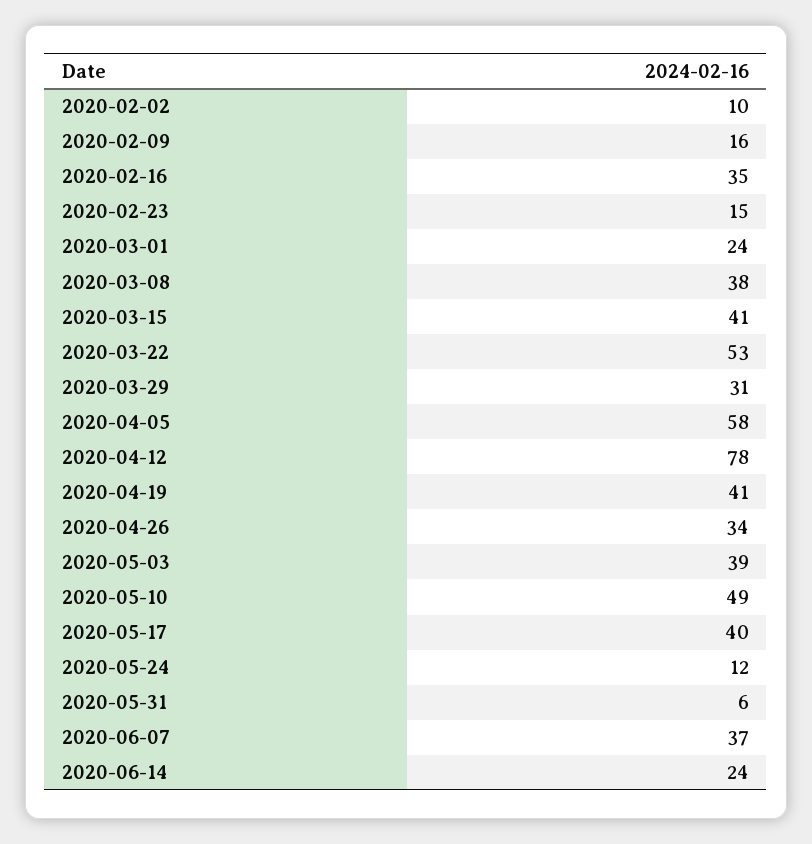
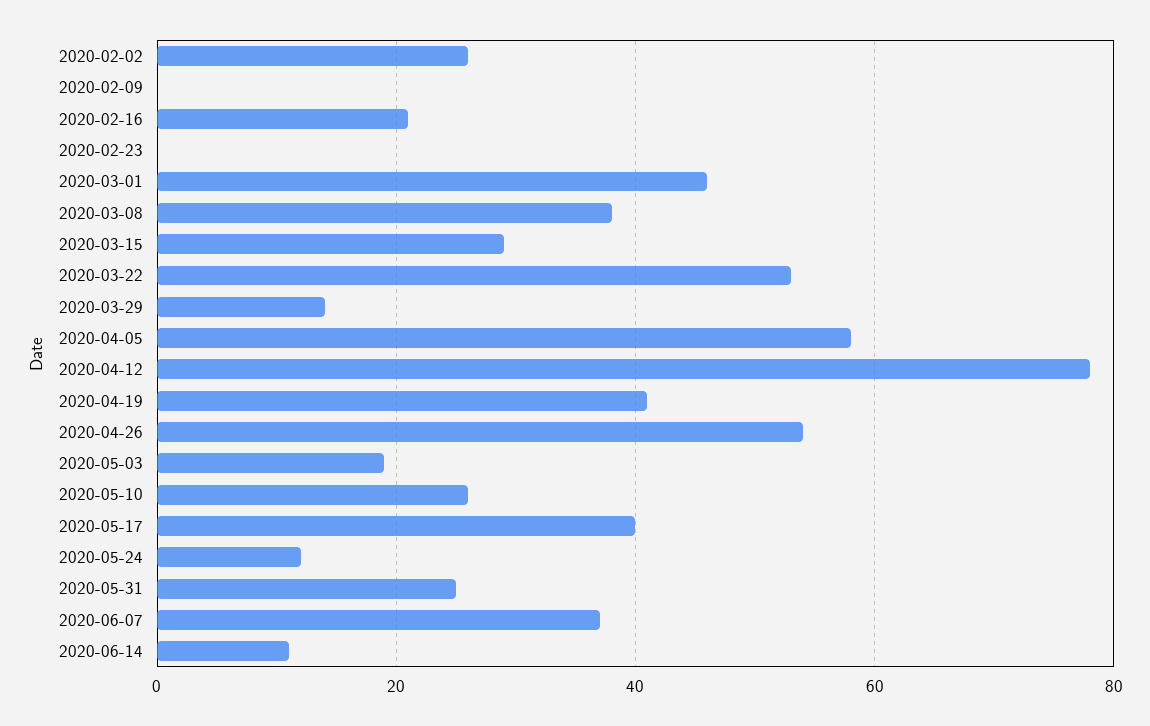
  {
-   "2020-02-02": 10,
+   "2020-02-02": 25,
-   "2020-02-09": 16,
+   "2020-02-09": 0,
-   "2020-02-16": 35,
+   "2020-02-16": 20,
-   "2020-02-23": 15,
+   "2020-02-23": 0,
-   "2020-03-01": 24,
+   "2020-03-01": 45,
    "2020-03-08": 38,
-   "2020-03-15": 41,
+   "2020-03-15": 30,
    "2020-03-22": 53,
-   "2020-03-29": 31,
+   "2020-03-29": 15,
    "2020-04-05": 58,
    "2020-04-12": 78,
    "2020-04-19": 41,
-   "2020-04-26": 34,
+   "2020-04-26": 55,
-   "2020-05-03": 39,
+   "2020-05-03": 20,
-   "2020-05-10": 49,
+   "2020-05-10": 25,
    "2020-05-17": 40,
    "2020-05-24": 12,
-   "2020-05-31": 6,
+   "2020-05-31": 25,
    "2020-06-07": 37,
-   "2020-06-14": 24
+   "2020-06-14": 10
  }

****

* [Instruction] When you retype the material above, keep every word exact and drop the images.

* [Result for this exercise]
  {
-   "2020-02-02": 10,
+   "2020-02-02": 25,
-   "2020-02-09": 16,
+   "2020-02-09": 0,
-   "2020-02-16": 35,
+   "2020-02-16": 20,
-   "2020-02-23": 15,
+   "2020-02-23": 0,
-   "2020-03-01": 24,
+   "2020-03-01": 45,
    "2020-03-08": 38,
-   "2020-03-15": 41,
+   "2020-03-15": 30,
    "2020-03-22": 53,
-   "2020-03-29": 31,
+   "2020-03-29": 15,
    "2020-04-05": 58,
    "2020-04-12": 78,
    "2020-04-19": 41,
-   "2020-04-26": 34,
+   "2020-04-26": 55,
-   "2020-05-03": 39,
+   "2020-05-03": 20,
-   "2020-05-10": 49,
+   "2020-05-10": 25,
    "2020-05-17": 40,
    "2020-05-24": 12,
-   "2020-05-31": 6,
+   "2020-05-31": 25,
    "2020-06-07": 37,
-   "2020-06-14": 24
+   "2020-06-14": 10
  }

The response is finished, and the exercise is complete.